Washington (taz) – Das Verhältnis zwischen Pentagon und Presse war bislang eindeutig: Die Militärs bestimmten, wie weit die JournalistInnen gehen durften. 1983 sorgte das Verteidigungsministerium bei der Invasion Grenadas faktisch für einen Nachrichten- Blackout. In Panama oder während des Golfkrieges wurden Journalisten in Pools gepfercht wie Kleinkinder in den Laufstall. Jetzt wurde wieder einmarschiert – dieses Mal in humanitärer Mission. Das vermeintlich feindliche Gebiet, der Strand von Mogadischu, war bereits von der Presse bevölkert, als die ersten Marines an Land stiegen und entnervt oder perplex in die Scheinwerfer der Kamerateams blinzelten. Es fehlte nur noch die Stimme aus dem Off: „Jungens, das war noch nichts. Alle noch mal ins Wasser.“

Im Gegensatz zur „Operation Desert Storm“ wollte das Pentagon bei „Operation Restore Hope“ die Medien hautnah dabeihaben. Die US-Armee als militärischer Arm der Hungerhilfe – das ist in den Augen des Verteidigungsministeriums nicht nur eine mögliche neue Perspektive für die neue Weltunordnung, sondern auch eine ideale PR-Chance. Doch die Rechnung ging nicht ganz auf. Vordergründig schimpfte Verteidigungsminister Dick Cheney nach der Landung darüber, daß seine Truppen durch Kamerascheinwerfer geblendet worden seien. In Wirklichkeit dürfte ihn etwas anderes geärgert haben: Aus der Dokumentation eines realen Truppeneinsatzes wurde die Dokumentation der Dreharbeiten für eine martialische Soap-opera: Die Kamerateams filmten, wie andere Kamerateams die Marines filmten. Vor diesem Bühnenbild wirkten die Soldaten mit ihren schwarz bemalten Gesichtern mehr lächerlich denn heldenhaft, der gigantische technische Einsatz eher überzogen als angemessen.

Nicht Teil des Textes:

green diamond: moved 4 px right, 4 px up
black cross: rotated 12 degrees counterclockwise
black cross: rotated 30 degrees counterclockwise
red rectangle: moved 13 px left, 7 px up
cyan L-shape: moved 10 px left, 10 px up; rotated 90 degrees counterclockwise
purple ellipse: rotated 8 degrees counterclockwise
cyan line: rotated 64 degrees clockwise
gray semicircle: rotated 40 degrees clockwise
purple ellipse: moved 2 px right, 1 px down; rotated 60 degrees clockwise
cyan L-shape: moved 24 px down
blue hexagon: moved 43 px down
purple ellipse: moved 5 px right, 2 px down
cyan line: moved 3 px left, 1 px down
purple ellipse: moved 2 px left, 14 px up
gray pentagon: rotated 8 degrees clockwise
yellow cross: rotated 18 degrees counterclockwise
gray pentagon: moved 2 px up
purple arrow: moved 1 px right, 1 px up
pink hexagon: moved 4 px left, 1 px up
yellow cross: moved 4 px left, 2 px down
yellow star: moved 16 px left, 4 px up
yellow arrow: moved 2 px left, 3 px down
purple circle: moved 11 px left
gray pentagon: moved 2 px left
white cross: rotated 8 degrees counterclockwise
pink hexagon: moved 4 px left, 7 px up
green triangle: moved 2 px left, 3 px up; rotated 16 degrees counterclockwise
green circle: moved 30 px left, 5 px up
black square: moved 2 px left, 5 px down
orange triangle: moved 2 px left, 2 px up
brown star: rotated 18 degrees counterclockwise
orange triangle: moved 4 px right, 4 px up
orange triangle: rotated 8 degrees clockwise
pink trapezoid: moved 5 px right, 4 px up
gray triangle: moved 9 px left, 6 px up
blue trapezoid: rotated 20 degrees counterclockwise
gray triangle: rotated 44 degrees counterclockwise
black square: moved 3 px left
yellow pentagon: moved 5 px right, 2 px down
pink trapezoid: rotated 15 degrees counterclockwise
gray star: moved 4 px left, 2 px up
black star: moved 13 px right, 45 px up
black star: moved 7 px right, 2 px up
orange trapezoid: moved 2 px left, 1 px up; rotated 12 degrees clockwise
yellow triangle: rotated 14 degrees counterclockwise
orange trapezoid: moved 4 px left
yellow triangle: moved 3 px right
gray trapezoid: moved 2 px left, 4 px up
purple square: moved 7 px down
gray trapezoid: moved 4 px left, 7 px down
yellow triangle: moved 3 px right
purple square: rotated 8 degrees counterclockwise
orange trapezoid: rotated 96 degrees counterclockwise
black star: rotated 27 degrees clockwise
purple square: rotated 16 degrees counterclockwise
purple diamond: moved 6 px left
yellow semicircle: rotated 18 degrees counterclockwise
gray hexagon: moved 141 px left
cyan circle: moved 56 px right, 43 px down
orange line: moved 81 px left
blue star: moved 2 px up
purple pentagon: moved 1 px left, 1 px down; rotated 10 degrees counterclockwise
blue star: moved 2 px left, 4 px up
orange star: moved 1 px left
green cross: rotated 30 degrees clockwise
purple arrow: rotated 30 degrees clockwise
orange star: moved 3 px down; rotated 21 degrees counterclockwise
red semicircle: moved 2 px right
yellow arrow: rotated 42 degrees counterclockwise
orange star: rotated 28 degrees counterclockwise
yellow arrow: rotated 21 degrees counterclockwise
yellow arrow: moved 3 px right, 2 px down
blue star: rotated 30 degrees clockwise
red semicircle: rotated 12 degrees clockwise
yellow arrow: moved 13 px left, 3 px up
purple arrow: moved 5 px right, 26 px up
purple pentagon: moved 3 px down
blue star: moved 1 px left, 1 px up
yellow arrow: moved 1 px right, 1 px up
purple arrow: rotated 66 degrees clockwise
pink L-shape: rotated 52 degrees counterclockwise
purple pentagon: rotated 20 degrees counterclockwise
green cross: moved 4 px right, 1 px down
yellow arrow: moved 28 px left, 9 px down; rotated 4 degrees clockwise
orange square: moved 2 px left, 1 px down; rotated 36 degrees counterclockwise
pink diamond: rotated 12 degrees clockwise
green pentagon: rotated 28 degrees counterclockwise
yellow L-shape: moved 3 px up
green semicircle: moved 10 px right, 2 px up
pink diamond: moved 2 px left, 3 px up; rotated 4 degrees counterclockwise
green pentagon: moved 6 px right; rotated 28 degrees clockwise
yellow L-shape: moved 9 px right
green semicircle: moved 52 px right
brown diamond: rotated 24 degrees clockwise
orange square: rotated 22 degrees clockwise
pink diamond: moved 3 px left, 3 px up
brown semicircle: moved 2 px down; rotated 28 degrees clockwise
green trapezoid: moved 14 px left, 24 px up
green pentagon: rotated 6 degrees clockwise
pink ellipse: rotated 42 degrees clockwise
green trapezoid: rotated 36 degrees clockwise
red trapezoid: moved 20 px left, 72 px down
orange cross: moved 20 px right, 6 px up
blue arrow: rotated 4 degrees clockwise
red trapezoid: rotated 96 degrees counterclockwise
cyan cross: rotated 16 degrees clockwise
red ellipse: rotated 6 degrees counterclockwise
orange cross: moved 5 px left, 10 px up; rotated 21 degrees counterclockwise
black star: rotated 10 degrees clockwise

Die Absurdität der Situation war auch den Starmoderatoren der großen TV-Gesellschaften vor Ort klar: Dan Rather, Anchorman bei CBS, räumte ein, dies habe zum Teil „Hollywood- oder gar Cartoonqualität“. Auch Tom Brokaw von NBC fühlte sich als Teil des Spektakels nicht wohl in seiner Haut. Dann besann er sich wieder auf seine Aufgabe, den Zuschauern daheim die US-Schiffe oder Hubschraubertypen zu beschreiben, die am Strand auftauchten. Wem das noch nicht nah genug war, der konnte bereits Stunden vor der Landung der US-Truppen über CNN Nachtaufnahmen von der somalischen Küste empfangen, deren blaugrüner Schimmer unwillkürlich an die Bilder aus dem Golfkrieg erinnerten. Der Beginn von „Operation Restore Hope“ vor laufenden Kameras war im Pentagon nicht zuletzt als militärische Modenschau gedacht – eine visuelle Demonstration für den zukünftigen Präsidenten Bill Clinton, der über die geplanten Budgetkürzungen zweimal nachdenken soll.

Allerdings wäre es falsch, die US-Medien als manipulierbare PR-Figuren des Pentagon darzustellen. Ein Teil des politischen Drucks, der zur militärischen Intervention geführt hat, wurde in diesem Fall mobilisiert durch Reportagen, Leitartikel, TV-Berichte und Diskussionen sowie durch Bilder zahlreicher Pop- und Filmstars, die jüngst Somalia besuchten. Hilfsorganisationen wie Care oder Oxfam haben die Presse weidlich genutzt, um die UNO und die Bush-Administration zu stärkerer militärischer Präsenz zu drängen.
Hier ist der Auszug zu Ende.